The benefits of carbohydrate restriction in diabetes are immediate and well-documented. Concerns about the efficacy and safety are long-term and conjectural rather than data-driven. Dietary carbohydrate restriction reliably reduces high blood glucose, does not require weight loss (although is still best for weight loss) and leads to the reduction or elimination of medication and has never shown side effects comparable to those seen in many drugs.

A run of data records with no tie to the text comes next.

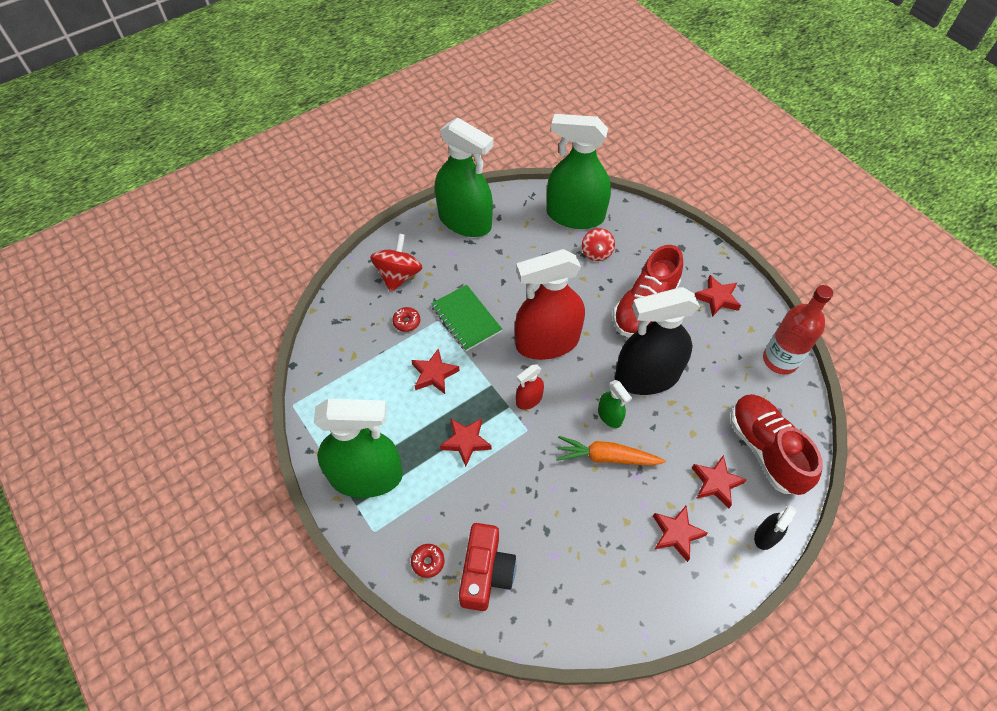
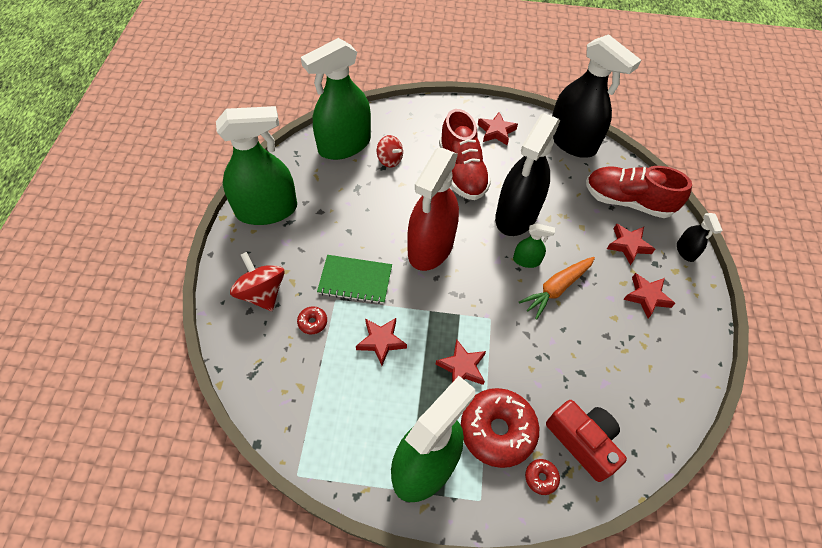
camera: 50 degrees left, 0 degrees up
(437, 504) = (497, 430): none -> red donut
(529, 399) = (466, 297): red spray bottle -> none
(780, 360) = (572, 141): red bottle -> black spray bottle

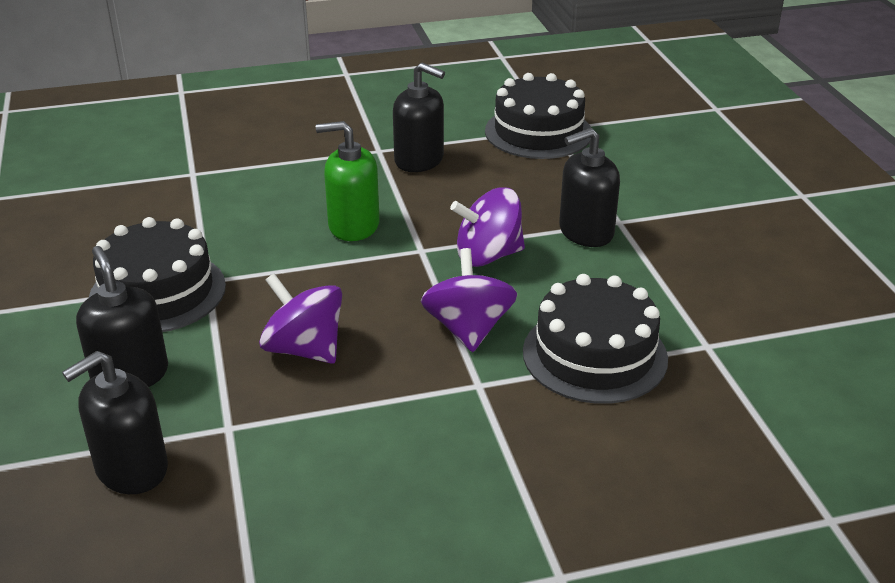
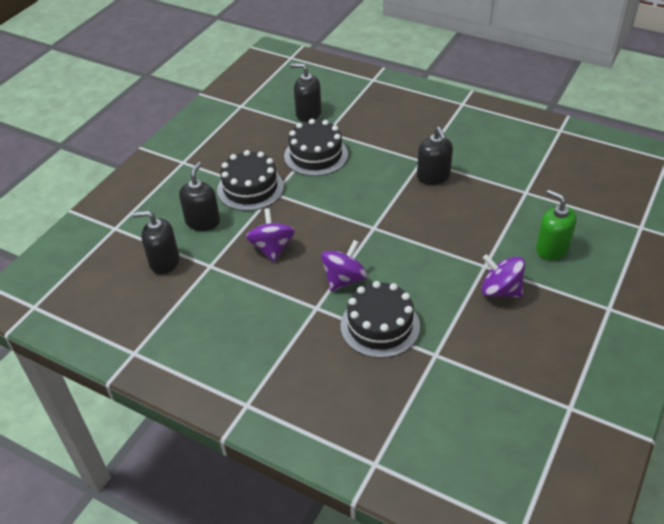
camera: 45 degrees right, 10 degrees up
(353, 225) = (360, 198): green soap dispenser -> green soap dispenser (552, 248)
(488, 256) = (398, 248): purple spinning top -> purple spinning top (500, 290)
(538, 132) = (515, 190): black cake -> black cake (316, 155)
(585, 232) = (460, 262): black soap dispenser -> black soap dispenser (308, 113)

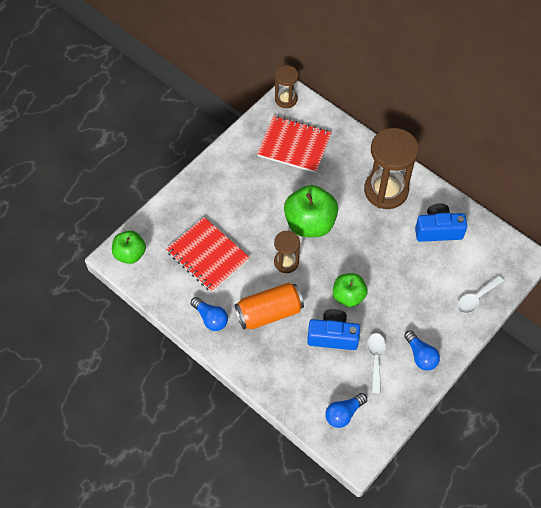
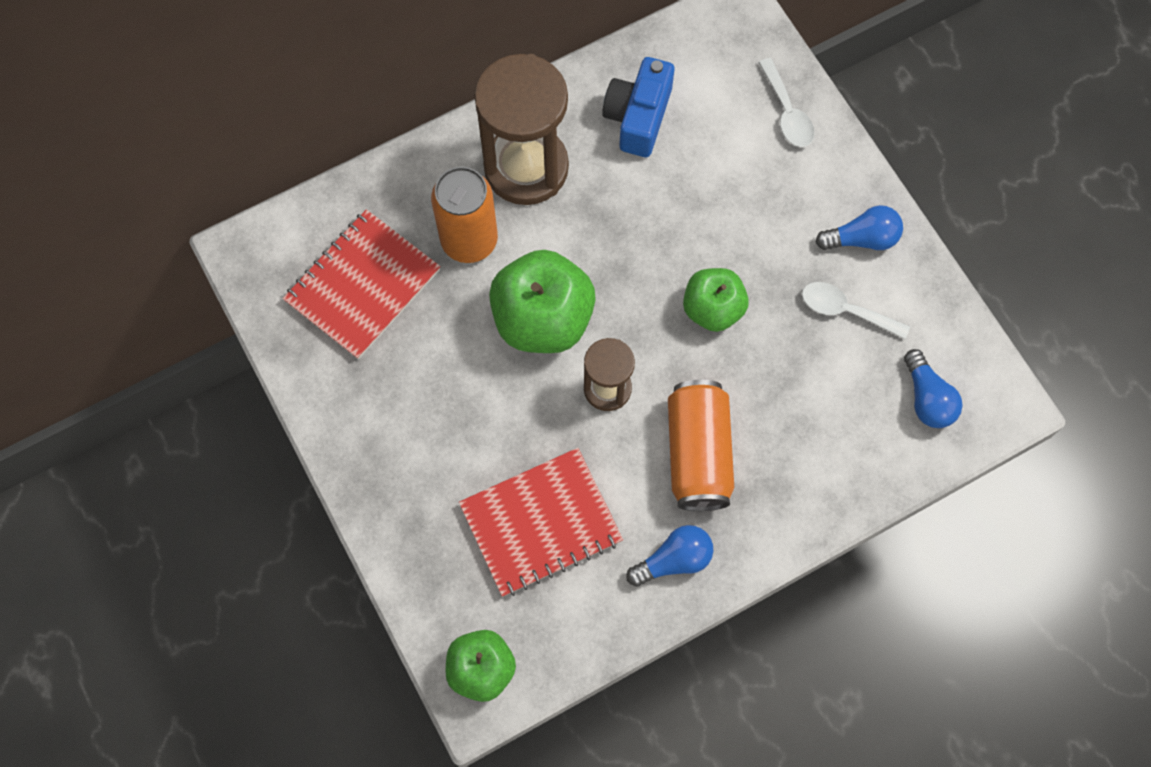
camera: 70 degrees left, 10 degrees up
(286, 99) = (250, 263): brown hourglass -> none
(333, 336) = (780, 363): blue camera -> none
(336, 180) = (469, 240): none -> orange can

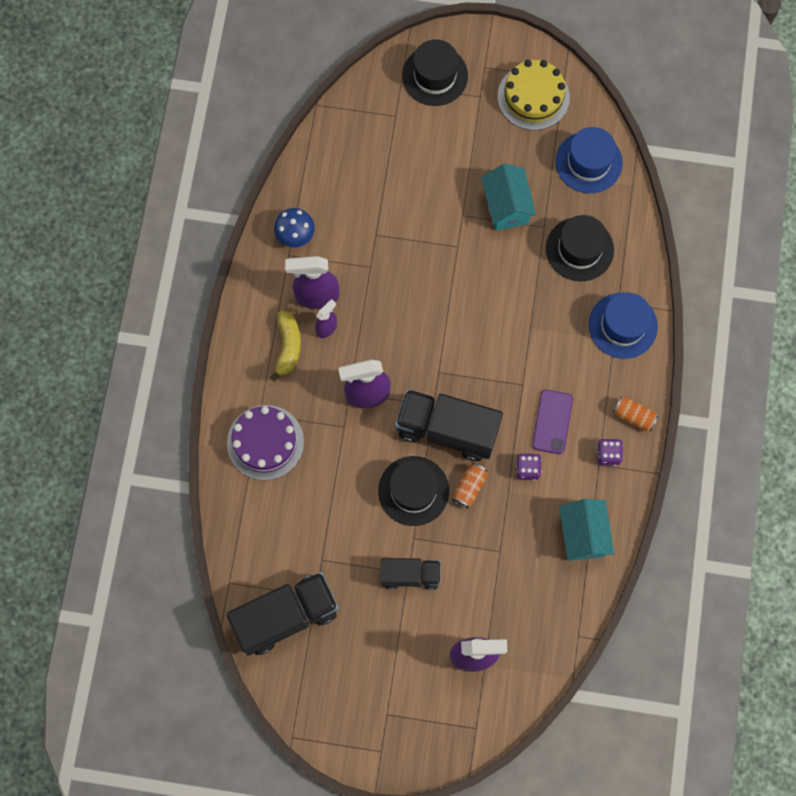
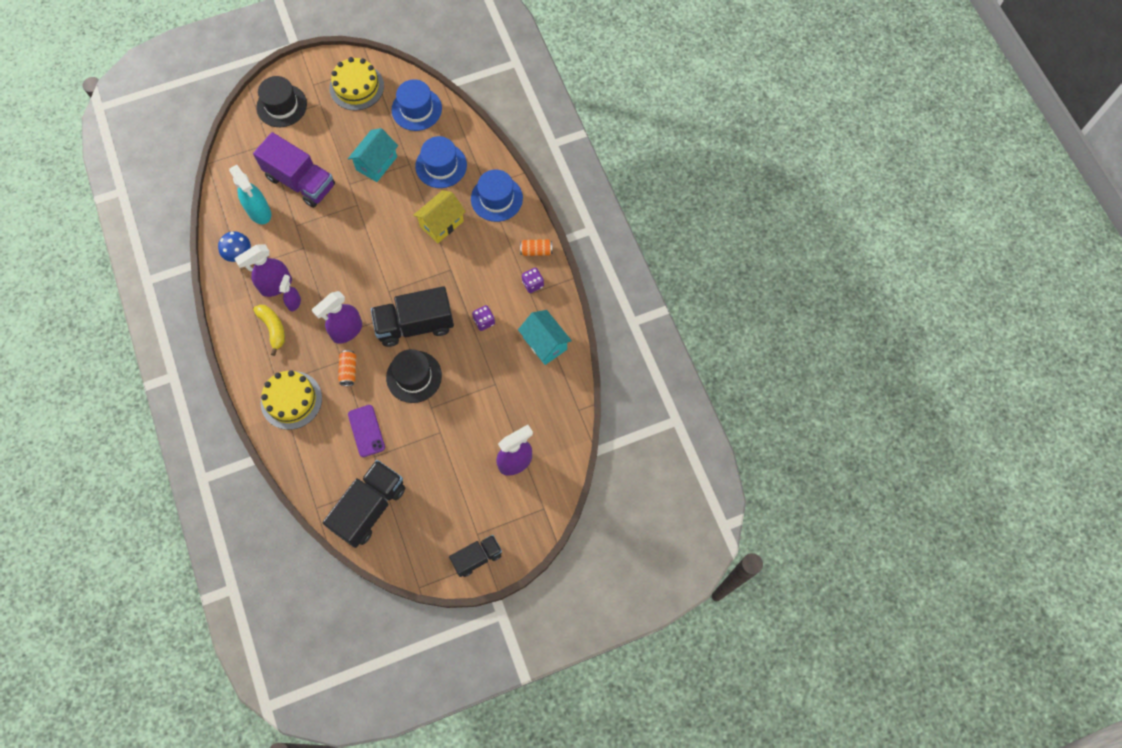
camera: 30 degrees left, 5 degrees down
(265, 442) = (291, 400): purple cake -> yellow cake
(343, 196) = (259, 212): none -> turquoise spray bottle
(408, 183) = (300, 181): none -> purple truck
(410, 575) = (442, 433): black truck -> black truck (477, 557)
(469, 487) = (451, 354): orange can -> orange can (348, 370)
(506, 206) = (376, 163): turquoise house -> turquoise house turned 75 degrees clockwise
(542, 322) = (441, 223): none -> yellow house
(552, 422) = (484, 283): purple phone -> purple phone (366, 431)
(579, 249) = (441, 165): black hat -> blue hat

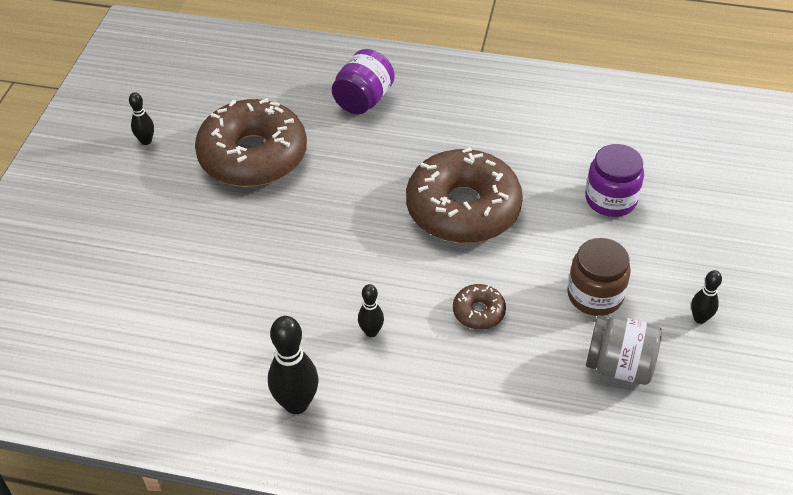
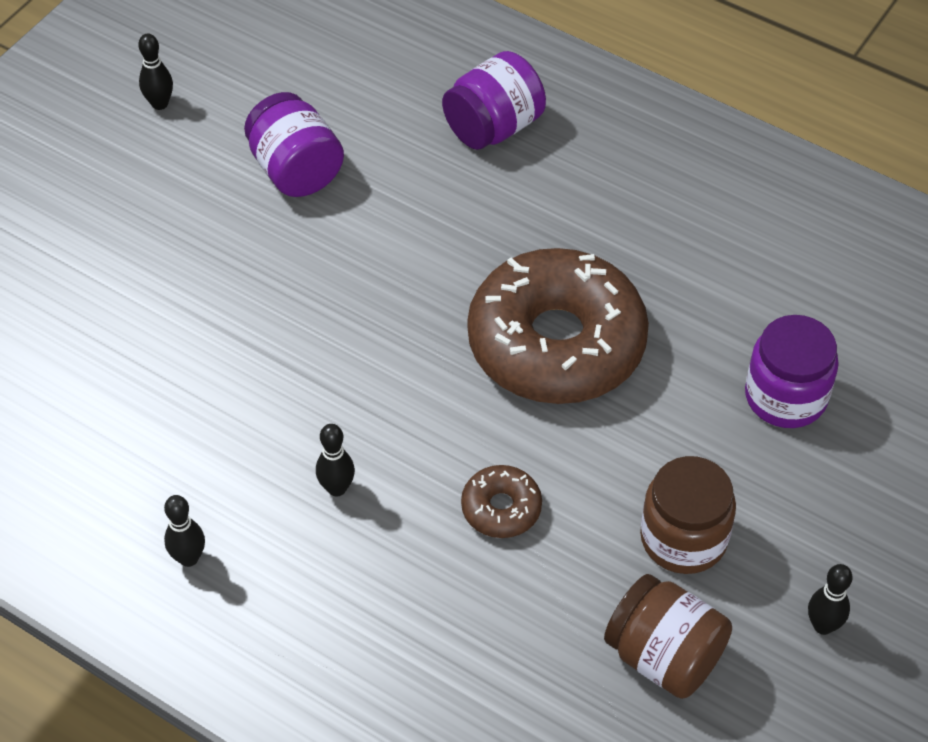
camera: 20 degrees right, 5 degrees up
(253, 156) = (296, 170): brown donut -> purple jar
(296, 404) = (189, 558): black bowling pin -> black bowling pin, size x0.56
(619, 366) = (664, 656): grey jar -> brown jar

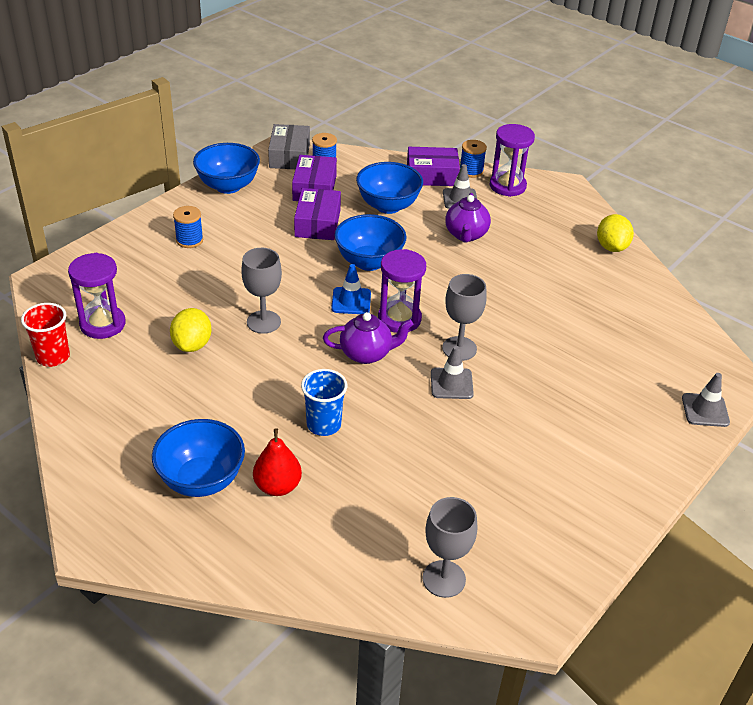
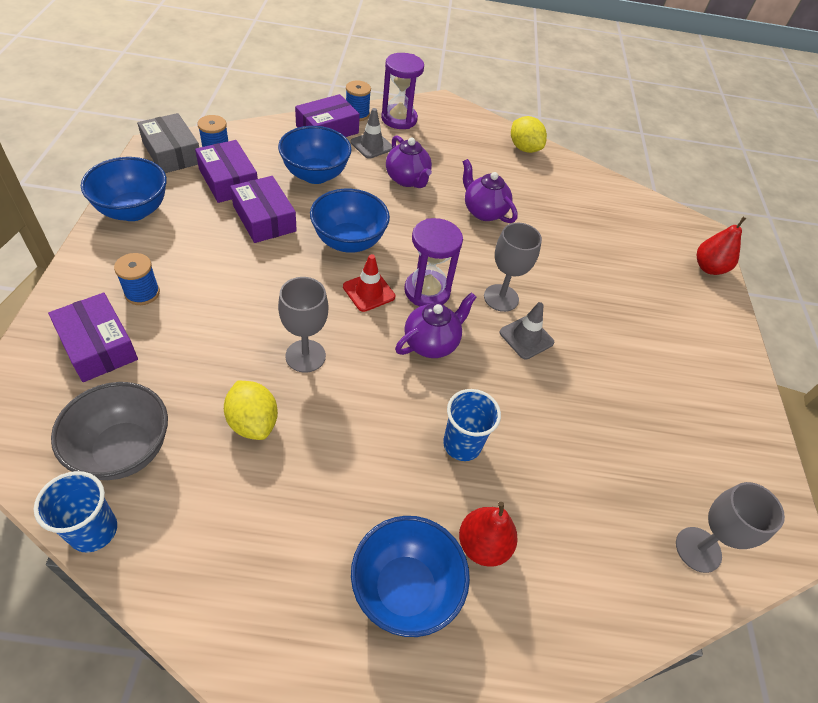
camera: 40 degrees left, 10 degrees up
(53, 357) = (93, 530): red cup -> blue cup
(102, 324) = (123, 450): purple hourglass -> grey bowl
(136, 260) = (98, 346): none -> purple box
(351, 301) = (369, 292): blue traffic cone -> red traffic cone
(512, 282) = (483, 211): none -> purple teapot
(705, 410) = (708, 268): grey traffic cone -> red pear

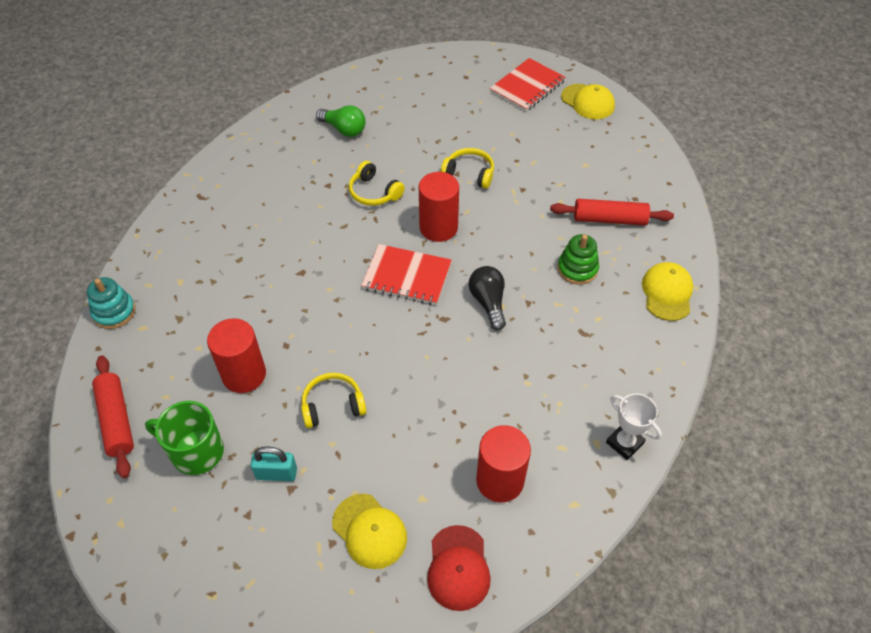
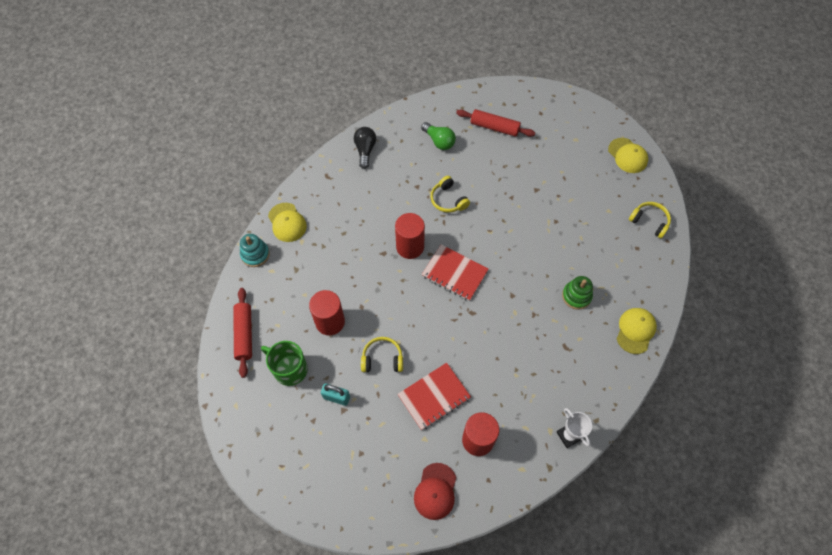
camera: 15 degrees right, 10 degrees up
(369, 531) = (386, 452): yellow cap -> yellow cap (287, 222)
(438, 228) = (486, 239): red cylinder -> red cylinder (410, 247)
(469, 173) = (520, 199): yellow headphones -> yellow headphones (649, 221)
(488, 302) = (506, 307): black light bulb -> black light bulb (365, 150)
(527, 87) = (585, 132): red notebook -> red notebook (434, 397)
(609, 219) = (612, 261): red rolling pin -> red rolling pin (494, 127)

Here we present 12 points of evidence supporting the use of low-carbohydrate diets as the first approach to treating type 2 diabetes and as the most effective adjunct to pharmacology in type 1. They represent the best-documented, least controversial results. The insistence on long-term random-controlled trials as the only kind of data that will be accepted is without precedent in science. The seriousness of diabetes requires that we evaluate all of the evidence that is available. The 12 points are sufficiently compelling that we feel that the burden of proof rests with those who are opposed.

“At the end of our clinic day, we go home thinking, ‘The clinical improvements are so large and obvious, why don’t other doctors understand?’ Carbohydrate restriction is easily grasped by patients: because carbohydrates in the diet raise the blood glucose, and as diabetes is defined by high blood glucose, it makes sense to lower the carbohydrate in the diet. By reducing the carbohydrate in the diet, we have been able to taper patients off as much as 150 units of insulin per day in eight days, with marked improvement in glycemic control – even normalization of glycemic parameters.”